**Work request**
State how many lines in the entries below hold the word "climate", with nothing besides the number.

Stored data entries
^^^^^^^^^^^^^^^^

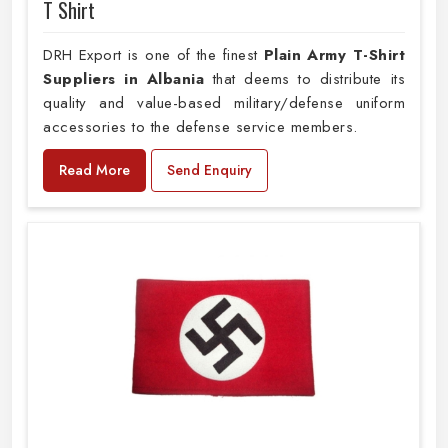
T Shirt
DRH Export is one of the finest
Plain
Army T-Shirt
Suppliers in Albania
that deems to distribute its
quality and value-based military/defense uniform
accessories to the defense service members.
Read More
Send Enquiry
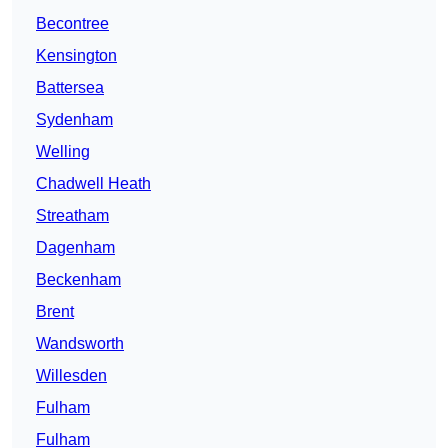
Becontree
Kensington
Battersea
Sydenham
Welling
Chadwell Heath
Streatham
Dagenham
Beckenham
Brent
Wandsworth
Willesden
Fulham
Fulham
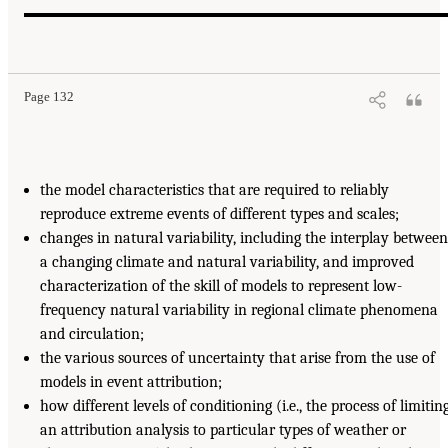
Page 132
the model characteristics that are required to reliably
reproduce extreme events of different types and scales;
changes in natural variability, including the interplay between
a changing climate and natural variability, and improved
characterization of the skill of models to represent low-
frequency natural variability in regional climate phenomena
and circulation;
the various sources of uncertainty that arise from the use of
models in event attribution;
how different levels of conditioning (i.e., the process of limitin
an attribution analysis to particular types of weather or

^^^^^^^^^^^^^^^^

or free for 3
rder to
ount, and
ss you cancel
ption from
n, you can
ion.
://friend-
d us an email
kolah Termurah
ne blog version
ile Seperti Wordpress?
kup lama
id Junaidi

^^^^^^^^^^^^^^^^

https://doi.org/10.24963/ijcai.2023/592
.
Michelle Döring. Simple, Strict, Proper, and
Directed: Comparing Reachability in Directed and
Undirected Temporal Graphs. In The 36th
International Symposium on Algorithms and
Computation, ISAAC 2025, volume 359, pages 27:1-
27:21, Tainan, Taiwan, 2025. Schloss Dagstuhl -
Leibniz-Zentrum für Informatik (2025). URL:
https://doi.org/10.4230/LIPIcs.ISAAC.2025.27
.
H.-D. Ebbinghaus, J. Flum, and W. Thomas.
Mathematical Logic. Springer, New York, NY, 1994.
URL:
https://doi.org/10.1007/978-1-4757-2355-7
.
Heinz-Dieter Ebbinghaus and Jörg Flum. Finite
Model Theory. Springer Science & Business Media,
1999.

^^^^^^^^^^^^^^^^

**Finished exercise**
2